Last week the U.S. federal government introduced a proposed five-step 5G Security Evaluation Process Investigation. “ was developed to address gaps in existing security assessment guidance and standards that arise from the new features and services in 5G technologies,” Eric Goldstein, executive assistant director for the U.S. Cybersecurity and Infrastructure Security Agency (CISA), said. CISA and its partners from the U.S. Department of Homeland Security’s Science and Technology Directorate and the Department of Defense’s (DoD) Office of the Under Secretary of Defense for Research and Engineering (OUSD R&E) developed the evaluation process.

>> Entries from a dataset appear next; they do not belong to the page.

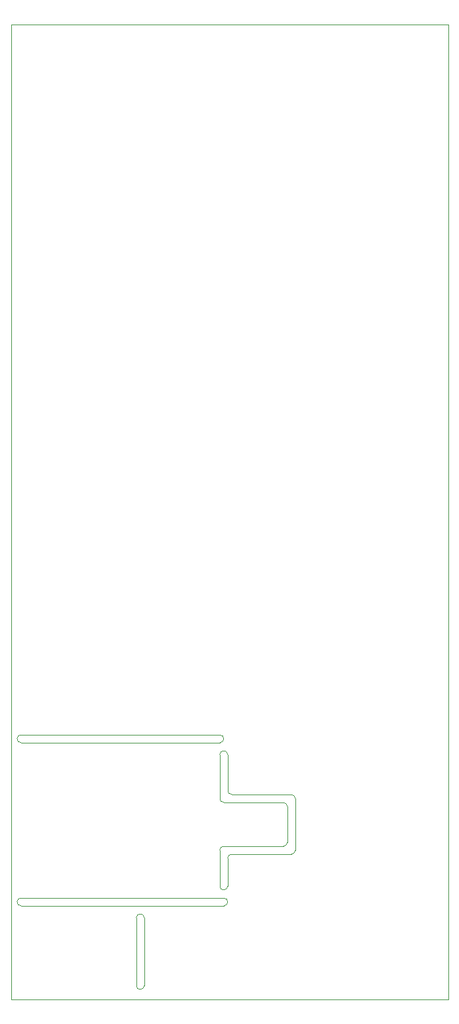
<source format=gbr>
%TF.GenerationSoftware,KiCad,Pcbnew,5.1.6-1.fc32*%
%TF.CreationDate,2021-02-06T17:56:30+01:00*%
%TF.ProjectId,New-New-ACNode-Shield,4e65772d-4e65-4772-9d41-434e6f64652d,rev?*%
%TF.SameCoordinates,Original*%
%TF.FileFunction,Profile,NP*%
%FSLAX46Y46*%
G04 Gerber Fmt 4.6, Leading zero omitted, Abs format (unit mm)*
G04 Created by KiCad (PCBNEW 5.1.6-1.fc32) date 2021-02-06 17:56:30*
%MOMM*%
%LPD*%
G01*
G04 APERTURE LIST*
%TA.AperFunction,Profile*%
%ADD10C,0.050000*%
%TD*%
G04 APERTURE END LIST*
D10*
X149860000Y-137668000D02*
X149860000Y-143256000D01*
X150876000Y-142240000D02*
X150876000Y-137668000D01*
X149860000Y-137668000D02*
G75*
G02*
X150876000Y-137668000I508000J0D01*
G01*
X124460000Y-136144000D02*
X149860000Y-136144000D01*
X149860000Y-135128000D02*
X124460000Y-135128000D01*
X124460000Y-136144000D02*
G75*
G02*
X124460000Y-135128000I0J508000D01*
G01*
X149860000Y-135128000D02*
G75*
G02*
X149860000Y-136144000I0J-508000D01*
G01*
X124460000Y-156972000D02*
X150368000Y-156972000D01*
X150368000Y-155956000D02*
X124460000Y-155956000D01*
X150368000Y-155956000D02*
G75*
G02*
X150368000Y-156972000I0J-508000D01*
G01*
X159004000Y-142748000D02*
X151384000Y-142748000D01*
X151384000Y-142748000D02*
G75*
G02*
X150876000Y-142240000I0J508000D01*
G01*
X159512000Y-149860000D02*
X159512000Y-143256000D01*
X159004000Y-142748000D02*
G75*
G02*
X159512000Y-143256000I0J-508000D01*
G01*
X159004000Y-150368000D02*
X151384000Y-150368000D01*
X159512000Y-149860000D02*
G75*
G02*
X159004000Y-150368000I-508000J0D01*
G01*
X150876000Y-154432000D02*
G75*
G02*
X149860000Y-154432000I-508000J0D01*
G01*
X150876000Y-150876000D02*
X150876000Y-154432000D01*
X149860000Y-149860000D02*
X149860000Y-154432000D01*
X150876000Y-150876000D02*
G75*
G02*
X151384000Y-150368000I508000J0D01*
G01*
X149860000Y-149860000D02*
G75*
G02*
X150368000Y-149352000I508000J0D01*
G01*
X157988000Y-149352000D02*
X150368000Y-149352000D01*
X157988000Y-143764000D02*
X150368000Y-143764000D01*
X150368000Y-143764000D02*
G75*
G02*
X149860000Y-143256000I0J508000D01*
G01*
X158496000Y-148844000D02*
X158496000Y-144272000D01*
X157988000Y-143764000D02*
G75*
G02*
X158496000Y-144272000I0J-508000D01*
G01*
X158496000Y-148844000D02*
G75*
G02*
X157988000Y-149352000I-508000J0D01*
G01*
X124460000Y-156972000D02*
G75*
G02*
X124460000Y-155956000I0J508000D01*
G01*
X140208000Y-167132000D02*
X140208000Y-158496000D01*
X140208000Y-167132000D02*
G75*
G02*
X139192000Y-167132000I-508000J0D01*
G01*
X139192000Y-158496000D02*
G75*
G02*
X140208000Y-158496000I508000J0D01*
G01*
X139192000Y-158496000D02*
X139192000Y-167132000D01*
X123190000Y-168910000D02*
X123190000Y-44450000D01*
X179070000Y-168910000D02*
X123190000Y-168910000D01*
X179070000Y-44450000D02*
X179070000Y-168910000D01*
X123190000Y-44450000D02*
X179070000Y-44450000D01*
M02*

</source>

“The intent of this joint security evaluation process is to provide a uniform and flexible approach that federal agencies can use to evaluate, understand, and address security and resilience assessment gaps with their technology assessment standards and policies,” Goldstein said. “As the nation’s cyber defense agency, CISA views a repeatable process agencies can use during the RMF Prepare step as an essential tool for new federal 5G implementations. Such a process will provide assurance that the government enterprise system is protected and cybercriminals cannot gain backdoor entry into agency networks through 5G technology.”
The goal of the evaluation process is to allow the federal government to better understand and prepare for the security and resilience of any 5G network deployment before. Specifically, the agencies seek to get ahead of the curve before any federal office conducts a security assessment to obtain authorization to operate (ATO).
A study group across CISA, the National Institute of Standards and Technology (NIST), and the MITRE Corporation was assembled to “investigate how 5G may introduce unique challenges to the traditional ATO process defined in security assessment processes and frameworks such as Risk Management Framework (RMF).”